[Engage] Tracking Pipeline Degradation

Incident Report for Voyado

Postmortem

Summary

Between June 23 and June 26, 2025, some customers experienced incorrect triggering of Abandoned Cart (AC) emails, where messages were sent despite their carts being empty. This issue was caused by an error in the logic that determines the most recent cart activity within our automation pipeline. While a fix was deployed quickly, the resolution was delayed due to the time required to reprocess historical data through our streaming systems.

Customer Impact

·  Some customers received Abandoned Cart emails that did not reflect their actual shopping activity.

·  The Product of Interest (POI) automation experienced delays and was temporarily paused during recovery efforts.

·  Email reliability and accuracy were temporarily impacted for a subset of users.

Root Cause and Mitigation

The incident was caused by non-deterministic logic in the abandoned_and_poi_pipeline that selects the latest cart tracking event.

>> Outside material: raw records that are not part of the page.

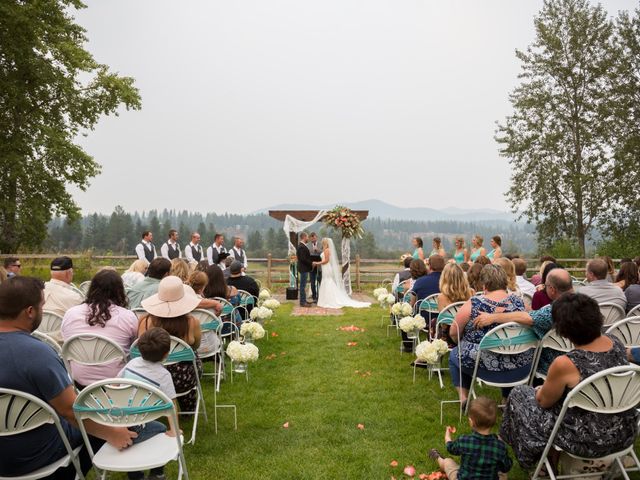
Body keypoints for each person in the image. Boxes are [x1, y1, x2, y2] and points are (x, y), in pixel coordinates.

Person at [0, 277, 136, 478]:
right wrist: (112, 433)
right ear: (30, 311)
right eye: (41, 306)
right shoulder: (37, 354)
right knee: (99, 425)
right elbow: (71, 412)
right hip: (34, 455)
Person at [500, 293, 639, 472]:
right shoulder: (616, 344)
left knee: (520, 394)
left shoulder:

This led to outdated or incorrect data being interpreted as current, which in turn triggered abandoned cart emails for empty carts.

A hotfix correcting this logic was deployed to production on June 25. However, because the streaming job had to be restarted from a historical point (June 17), the large volume of data delayed full recovery. The pipeline did not catch up to the most recent checkpoint within the expected time frame, requiring manual intervention with larger compute clusters. The Abandoned Cart flow was restored by the afternoon of June 26, followed by the POI flow shortly thereafter.

Next Steps

To prevent recurrence and improve incident response, we are taking the following actions:

·       Refactoring the event-fetching logic to ensure deterministic and reliable behavior.

·       Decoupling the Abandoned Cart and Product of Interest workflows to enable more targeted incident handling.

·       Improving on-call documentation and training to ensure faster, more informed decisions during incident resolution.

·       Enhancing our data pipeline observability and scaling strategies to better handle reprocessing of large datasets.

Posted Jul 04, 2025 - 11:42 CEST

Resolved

This incident has been resolved.
Posted Jun 26, 2025 - 16:47 CEST

Update

Abandoned cart automations are now working as expected. We are still working on a fix for Products of Interest.
Posted Jun 26, 2025 - 15:01 CEST

Update

The fix currently being deployed is expected to be fully implemented in approximately 2 hours. Thank you for your patience.
Posted Jun 26, 2025 - 13:01 CEST

Update

We’re seeing that this issue is affecting the entire tracking pipeline, including abandoned cart and products of interest. A fix is currently being deployed and we are monitoring the progress. We sincerely apologize for any inconvenience this may cause.
Posted Jun 26, 2025 - 12:45 CEST

Identified

There's a current decrease in the amount of Abandoned cart automations being triggered. A fix is being deployed.
Posted Jun 26, 2025 - 11:35 CEST
This incident affected: Engage (Messaging, Other).